A : La principale attraction de ce mercato est le dossier Kylian Mbappé, qui dure depuis des mois et des mois. Quel est ton avis sur ce sujet ?
K : Oh il nous fait chier, il nous casse les couilles, il nous rend fou Mbappé. Autant du côté Real que du côté PSG, il fait chier tout le monde, ça y est, qu’il prenne sa décision, qu’il vienne, qu’il ne vienne pas… Moi, si tu me laisses le choix du joueur que je veux, je préfère Haaland. Il nous faut un vrai 9, tueur devant, et qui va être épaulé par Rodrygo, Vinicius et Bellingham. Si tu arrives à avoir un vrai 9, autour duquel les trois joueurs tournent et sont à son service, pour qu’il n’ait plus qu’à marquer, ça serait un truc de malade.

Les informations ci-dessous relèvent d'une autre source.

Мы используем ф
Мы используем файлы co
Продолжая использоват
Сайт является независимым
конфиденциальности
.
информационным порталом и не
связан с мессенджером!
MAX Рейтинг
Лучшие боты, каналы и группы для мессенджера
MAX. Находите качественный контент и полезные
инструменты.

Mbappé est très bon, mais il a déjà fait des phases où il n’aimait pas trop jouer 9. Est-ce qu’il va accepter son poste, sachant qu’à gauche c’est mort vu qu’il y a Vini ? J’espère juste qu’il ne va pas trop faire le capricieux, je n’aime pas ça, et je n’aime pas les joueurs problématiques. Lui, tu sens qu’il peut l’être. Après, peut-être que s’il vient à Madrid, il va fermer sa gueule et travailler, et c’est tout ce que je lui souhaite.
A : Il n’y a que dans tes sons que tu acceptes que les gens fassent des caprices. Si tu pouvais te permettre un seul caprice, avec budget illimité, pour faire signer n’importe quel joueur actuel au Real Madrid, lequel serait-ce ?

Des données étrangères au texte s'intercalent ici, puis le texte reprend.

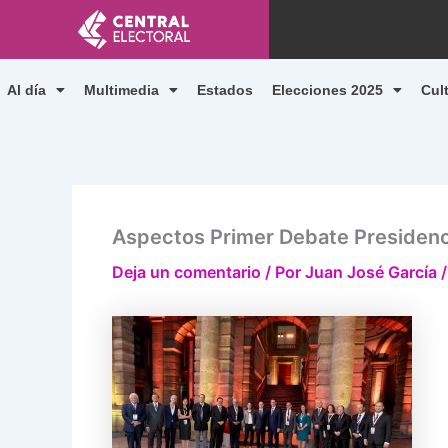
Ir
al
contenido
Al día
Multimedia
Estados
Elecciones 2025
Cul
Aspectos Primer Debate Presidenc
Deja un comentario
/ Por
Juan José García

K : On a parlé d’Haaland tout à l’heure, donc ça serait lui, sinon, si ça devait être un joueur à un autre poste, on pourrait choisir des joueurs de fou, mais selon la nécessité du Real, j’aurais signé Reece James pour jouer à la place de Carvajal. C’est pareil que Fran García, c’est un mec, qui, même si défensivement, il n’est pas incroyable, c’est plus un piston, un latéral de 3-5-2, il apporte beaucoup offensivement. Le poto, si tu lui fais travailler un peu la défense, il peut être vraiment costaud et s’intégrer au jeu du Real, parce que le jeu est offensif et les latéraux sont hyper importants. À l’époque de Carvajal prime et Marcelo prime, on était trop forts et trop performants sur les centres. Je pense que Reece James serait la recrue idéale.
A : Quelles sont tes espérances pour la saison à venir du Real Madrid ?

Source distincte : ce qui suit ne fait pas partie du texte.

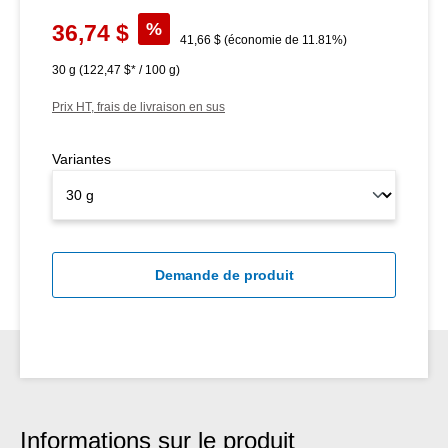
Prix de vente :
%
36,74 $
Prix régulier :
41,66 $
(économie de 11.81%)
30 g
(122,47 $* / 100 g)
Prix HT, frais de livraison en sus
Variantes
Demande de produit
Informations sur le produit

K : Moi, je suis à fond derrière, donc je veux la Ligue des champions. Mais le championnat, il faut le gagner, on l’a laissé au Barça cette année. La Ligue des champions, si on peut au moins aller en finale, c’est bien, sachant que si on est en finale, on ne la perdra pas, parce qu’on est le Real Madrid. En vrai, il n’y a pas une saison où on espère au moins faire le doublé. Et c’est fou, mais à Madrid, tellement on a mis la barre haut les dernières années, si tu fais que la Ligue des champions, ce n’est pas une grande saison. C’est fou, mais c’est réel. Après, sans 9, c’est compliqué. Pour moi, la saison se joue maintenant, si on arrive à prendre Mbappé ou pas.